"Battle in Seattle" rocks Austin

Battle In Seattle

Battle In Seattle Productions Inc./Ed Araquel

Charlize Theron in "Battle In Seattle."

AUSTIN, Texas -- If you were actually involved with the anti-World Trade Organization protests of 1999, my guess is you're better off not seeing "Battle in Seattle," Stuart Townsend's lumpy, uneven, undeniably exciting docudrama about those crucial events. Townsend's film premiered at Toronto last fall, and enjoyed a rip-roaring, standing-ovation American debut on Monday night at the South by Southwest Film Festival. (It should reach theaters this fall.) Of course Seattle veterans are a tiny percentage of the movie's potential audience, even if it includes several people I know well, and in general I hold the view that dramatists have a far different mission from reporters and historians, and should be held to different standards.

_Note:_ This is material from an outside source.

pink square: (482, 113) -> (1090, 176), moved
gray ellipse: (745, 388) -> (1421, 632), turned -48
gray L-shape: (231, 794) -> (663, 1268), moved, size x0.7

By weaving the stories of a group of fictional characters around actual news footage, Irish actor-turned-director Townsend clearly hopes to revive the spirit and promise of Seattle '99, which seemed to mark the dawn of a new activist age -- an age that ended suddenly amid the rubble of Sept. 11, 2001. In particular, Townsend wants to convey that the "Teamsters and turtles" street protests more than eight years ago were not wasted energy: They caused at least the temporary implosion of the WTO's global free-trade agenda (he argues), and sparked a debate on trade, development and the environment that has only grown in urgency in subsequent years. (What does it tell us that it takes a foreign-born filmmaker, one who didn't even live in America until 2001, to tackle this story?)